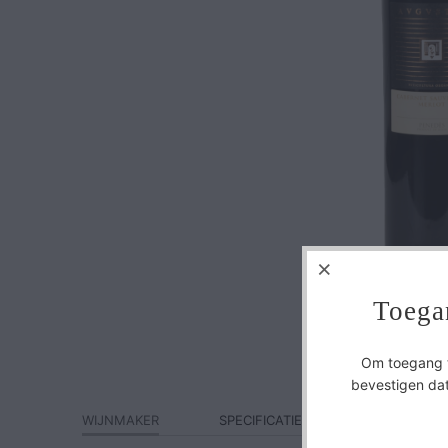
Toega
Om toegang te
bevestigen dat
WIJNMAKER
SPECIFICATIES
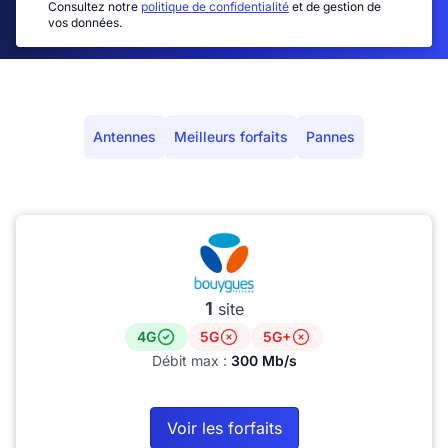
Consultez notre
politique de confidentialité
et de gestion de
vos données.
Antennes
Meilleurs forfaits
Pannes
1
site
4G
5G
5G+
Débit max :
300 Mb/s
Voir les forfaits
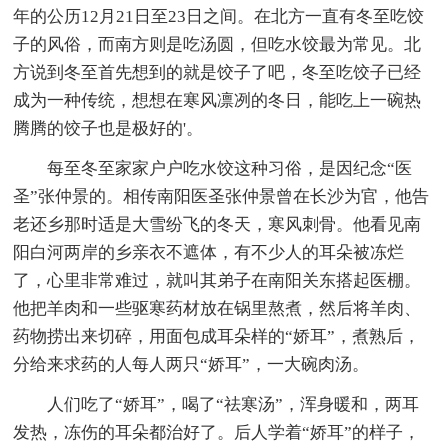
年的公历12月21日至23日之间。在北方一直有冬至吃饺
子的风俗，而南方则是吃汤圆，但吃水饺最为常见。北
方说到冬至首先想到的就是饺子了吧，冬至吃饺子已经
成为一种传统，想想在寒风凛冽的冬日，能吃上一碗热
腾腾的饺子也是极好的'。
每至冬至家家户户吃水饺这种习俗，是因纪念“医
圣”张仲景的。相传南阳医圣张仲景曾在长沙为官，他告
老还乡那时适是大雪纷飞的冬天，寒风刺骨。他看见南
阳白河两岸的乡亲衣不遮体，有不少人的耳朵被冻烂
了，心里非常难过，就叫其弟子在南阳关东搭起医棚。
他把羊肉和一些驱寒药材放在锅里熬煮，然后将羊肉、
药物捞出来切碎，用面包成耳朵样的“娇耳”，煮熟后，
分给来求药的人每人两只“娇耳”，一大碗肉汤。
人们吃了“娇耳”，喝了“祛寒汤”，浑身暖和，两耳
发热，冻伤的耳朵都治好了。后人学着“娇耳”的样子，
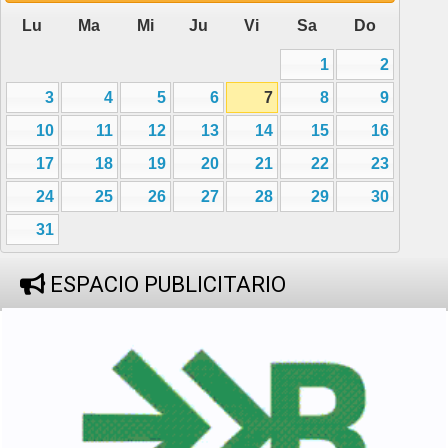
Lu
Ma
Mi
Ju
Vi
Sa
Do
1
2
3
4
5
6
7
8
9
10
11
12
13
14
15
16
17
18
19
20
21
22
23
24
25
26
27
28
29
30
31
ESPACIO PUBLICITARIO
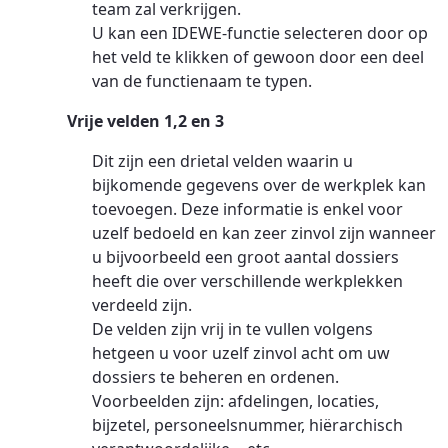
team zal verkrijgen.
U kan een IDEWE-functie selecteren door op
het veld te klikken of gewoon door een deel
van de functienaam te typen.
Vrije velden 1,2 en 3
Dit zijn een drietal velden waarin u
bijkomende gegevens over de werkplek kan
toevoegen. Deze informatie is enkel voor
uzelf bedoeld en kan zeer zinvol zijn wanneer
u bijvoorbeeld een groot aantal dossiers
heeft die over verschillende werkplekken
verdeeld zijn.
De velden zijn vrij in te vullen volgens
hetgeen u voor uzelf zinvol acht om uw
dossiers te beheren en ordenen.
Voorbeelden zijn: afdelingen, locaties,
bijzetel, personeelsnummer, hiërarchisch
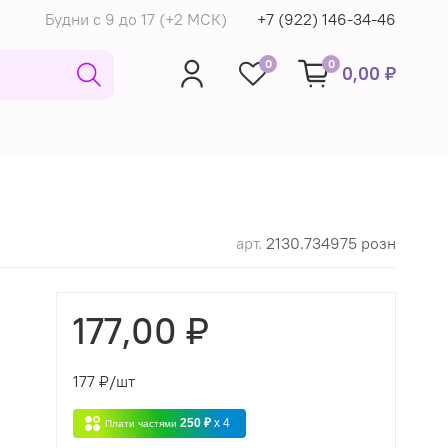
Будни с 9 до 17 (+2 МСК)
+7 (922) 146-34-46
0
0
0,00 ₽
арт.
2130.734975 розн
177,00 ₽
177
₽/шт
250 ₽
x 4
Плати частями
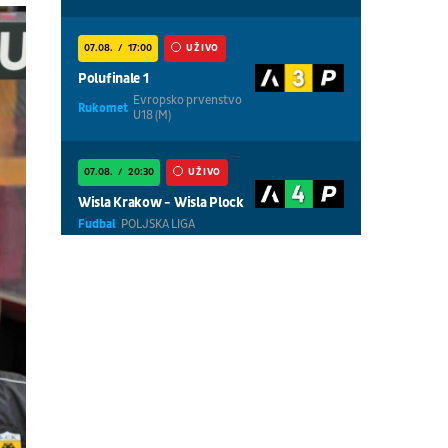
07.08.
17:00
UŽIVO
Polufinale 1
Evropsko prvenstvo
Rukomet
U18 (M)
07.08.
20:30
UŽIVO
Wisla Krakow - Wisla Plock
Fudbal
POLJSKA LIGA
07.08.
18:30
UŽIVO
Centralni teren, dan 5,
prepodnevna sesija
Tenis
WTA 1000 - Toronto
07.08.
18:30
UŽIVO
Centralni teren, dan 6,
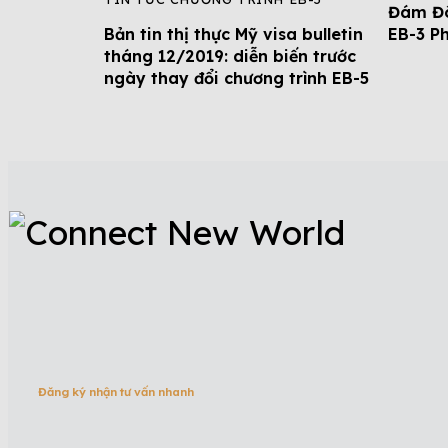
Đám Đô
Bản tin thị thực Mỹ visa bulletin
EB-3 P
tháng 12/2019: diễn biến trước
ngày thay đổi chương trình EB-5
Đăng ký nhận tư vấn nhanh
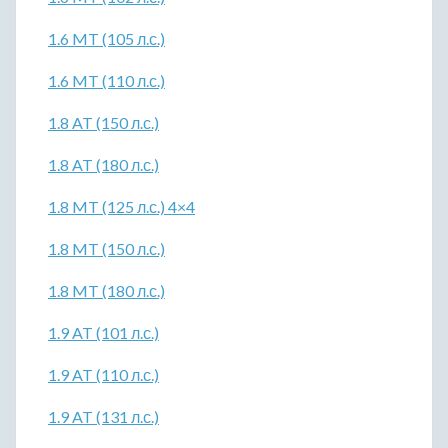
1.6 MT (105 л.с.)
1.6 MT (110 л.с.)
1.8 AT (150 л.с.)
1.8 AT (180 л.с.)
1.8 MT (125 л.с.) 4×4
1.8 MT (150 л.с.)
1.8 MT (180 л.с.)
1.9 AT (101 л.с.)
1.9 AT (110 л.с.)
1.9 AT (131 л.с.)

* * *

#### Try it:
List the text read from the items as a numbered list, from the start of the items through the line containing "ESPACIO PUBLICITARIO", with both ends included and blank lines omitted. Leave out the pictures.

#### Your solution:
1. Toega
2. Om toegang te
3. bevestigen dat
4. WIJNMAKER
5. SPECIFICATIES
6. Consultez notre
7. politique de confidentialité
8. et de gestion de
9. vos données.
10. Antennes
11. Meilleurs forfaits
12. Pannes
13. 1
14. site
15. 4G
16. 5G
17. 5G+
18. Débit max :
19. 300 Mb/s
20. Voir les forfaits
21. 年的公历12月21日至23日之间。在北方一直有冬至吃饺
22. 子的风俗，而南方则是吃汤圆，但吃水饺最为常见。北
23. 方说到冬至首先想到的就是饺子了吧，冬至吃饺子已经
24. 成为一种传统，想想在寒风凛冽的冬日，能吃上一碗热
25. 腾腾的饺子也是极好的'。
26. 每至冬至家家户户吃水饺这种习俗，是因纪念“医
27. 圣”张仲景的。相传南阳医圣张仲景曾在长沙为官，他告
28. 老还乡那时适是大雪纷飞的冬天，寒风刺骨。他看见南
29. 阳白河两岸的乡亲衣不遮体，有不少人的耳朵被冻烂
30. 了，心里非常难过，就叫其弟子在南阳关东搭起医棚。
31. 他把羊肉和一些驱寒药材放在锅里熬煮，然后将羊肉、
32. 药物捞出来切碎，用面包成耳朵样的“娇耳”，煮熟后，
33. 分给来求药的人每人两只“娇耳”，一大碗肉汤。
34. 人们吃了“娇耳”，喝了“祛寒汤”，浑身暖和，两耳
35. 发热，冻伤的耳朵都治好了。后人学着“娇耳”的样子，
36. Lu
37. Ma
38. Mi
39. Ju
40. Vi
41. Sa
42. Do
43. 1
44. 2
45. 3
46. 4
47. 5
48. 6
49. 7
50. 8
51. 9
52. 10
53. 11
54. 12
55. 13
56. 14
57. 15
58. 16
59. 17
60. 18
61. 19
62. 20
63. 21
64. 22
65. 23
66. 24
67. 25
68. 26
69. 27
70. 28
71. 29
72. 30
73. 31
74. ESPACIO PUBLICITARIO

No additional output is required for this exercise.